Balanced on the Biggest Wave
- 10 hours ago
- 2 min read

We often use scales as a symbol for balance, at least in Western cultures, but scales only work when the ground beneath them is stable. They assume stillness and a fixed frame of reference in a world where equilibrium means equal forces settling into rest.
That has never felt like the right metaphor to me. Most living and/or complex systems don’t survive through stillness. They survive through adjustment.
Balance in motion feels less like a set of scales and more like someone walking along a narrow fence rail while the wind shifts around them. Stability emerging from movement, tiny corrections and continuous feedback, rather than the absence of it.
That feels much closer to how healthy systems actually work. We often talk about optimization as if it is the ultimate goal. More efficiency. More output. Less waste. Tighter control. The assumption is usually that the closer a system gets to perfect optimization, the better it becomes.
But systems optimized too aggressively often become fragile. They lose the slack and flexibility that are necessary to absorb disruption. Eventually the environment changes in a way the system was never designed to handle, and what once looked efficient begins to look brittle.

Too little structure creates chaos. Too much structure creates rigidity. Healthy systems seem to exist somewhere in between; not in perfect balance, but in continuous adjustment.
A mind that updates too slowly becomes rigid. It clings to old models even as reality changes around it. But a mind that updates too quickly becomes unstable where every new signal overwhelms the previous one. Learning requires enough stability to retain structure and enough plasticity to revise it.

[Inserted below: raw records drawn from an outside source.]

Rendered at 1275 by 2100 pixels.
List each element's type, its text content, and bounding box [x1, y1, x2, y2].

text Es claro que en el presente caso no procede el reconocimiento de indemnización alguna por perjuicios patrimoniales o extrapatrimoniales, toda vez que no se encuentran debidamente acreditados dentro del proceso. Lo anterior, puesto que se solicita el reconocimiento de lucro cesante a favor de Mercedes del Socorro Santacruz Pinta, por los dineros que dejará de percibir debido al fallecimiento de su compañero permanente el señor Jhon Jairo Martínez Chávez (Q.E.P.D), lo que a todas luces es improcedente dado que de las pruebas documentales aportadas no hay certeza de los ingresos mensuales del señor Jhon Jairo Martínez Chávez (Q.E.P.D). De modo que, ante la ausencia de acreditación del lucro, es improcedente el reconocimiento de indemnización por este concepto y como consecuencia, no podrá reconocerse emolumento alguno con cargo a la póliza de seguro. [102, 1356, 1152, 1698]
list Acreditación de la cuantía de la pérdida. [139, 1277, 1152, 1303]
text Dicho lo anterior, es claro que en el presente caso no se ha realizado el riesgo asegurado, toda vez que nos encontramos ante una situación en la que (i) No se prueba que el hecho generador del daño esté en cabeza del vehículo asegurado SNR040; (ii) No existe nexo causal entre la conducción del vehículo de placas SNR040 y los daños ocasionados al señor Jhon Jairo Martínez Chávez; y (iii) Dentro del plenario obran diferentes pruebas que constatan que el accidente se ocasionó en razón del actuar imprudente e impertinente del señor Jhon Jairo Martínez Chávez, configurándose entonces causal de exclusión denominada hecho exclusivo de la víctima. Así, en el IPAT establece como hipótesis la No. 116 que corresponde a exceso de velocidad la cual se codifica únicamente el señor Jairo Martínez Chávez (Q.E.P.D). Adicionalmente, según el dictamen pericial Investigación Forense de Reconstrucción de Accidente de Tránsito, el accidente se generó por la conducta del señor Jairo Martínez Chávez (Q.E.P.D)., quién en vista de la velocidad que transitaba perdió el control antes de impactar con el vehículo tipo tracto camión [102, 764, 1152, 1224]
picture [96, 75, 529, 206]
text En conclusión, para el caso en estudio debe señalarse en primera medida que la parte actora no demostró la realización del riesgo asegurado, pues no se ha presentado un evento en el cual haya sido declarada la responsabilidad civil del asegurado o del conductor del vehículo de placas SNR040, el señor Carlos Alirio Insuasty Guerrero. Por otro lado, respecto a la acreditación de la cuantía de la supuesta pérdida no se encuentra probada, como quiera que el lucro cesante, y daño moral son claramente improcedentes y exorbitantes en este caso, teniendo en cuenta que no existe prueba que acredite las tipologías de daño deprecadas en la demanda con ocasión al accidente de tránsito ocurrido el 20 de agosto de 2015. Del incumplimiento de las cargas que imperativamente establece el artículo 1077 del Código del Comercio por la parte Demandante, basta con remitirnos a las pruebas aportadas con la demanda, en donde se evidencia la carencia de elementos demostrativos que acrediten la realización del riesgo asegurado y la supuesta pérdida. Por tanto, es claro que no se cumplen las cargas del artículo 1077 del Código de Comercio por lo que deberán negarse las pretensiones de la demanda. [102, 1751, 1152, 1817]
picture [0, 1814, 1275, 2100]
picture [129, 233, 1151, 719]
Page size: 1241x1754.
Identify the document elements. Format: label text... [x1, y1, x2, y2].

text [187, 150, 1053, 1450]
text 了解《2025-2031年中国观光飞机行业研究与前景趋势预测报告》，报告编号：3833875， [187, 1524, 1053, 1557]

Something similar appears in predictive processing theories of cognition. The brain maintains models of the world while continuously updating them through prediction errors. Too much rigidity and the model stops adapting. Too much plasticity and the system loses coherence.
Evolution works this way too. Species that become highly specialized can thrive for long periods in stable environments, but specialization narrows the range of conditions they can survive. The traits that once made them successful can become liabilities when the landscape changes.
Organizations drift into similar traps. A company with no structure dissolves into confusion, but a company optimized entirely around efficiency, quarterly metrics, or standardized procedure can become incapable of responding to novelty. The irony is that many systems collapse not because they lacked optimization, but because they had too much of the wrong kind.
Modern culture often treats constant optimization as virtue. Maximum productivity. Maximum efficiency. Maximum utilization.
But systems without slack lose adaptability, and adaptability is what allows systems to survive changing environments.
A healthy system is responsive. Like someone balancing on a fence while the storm rolls in—never perfectly still, always adjusting.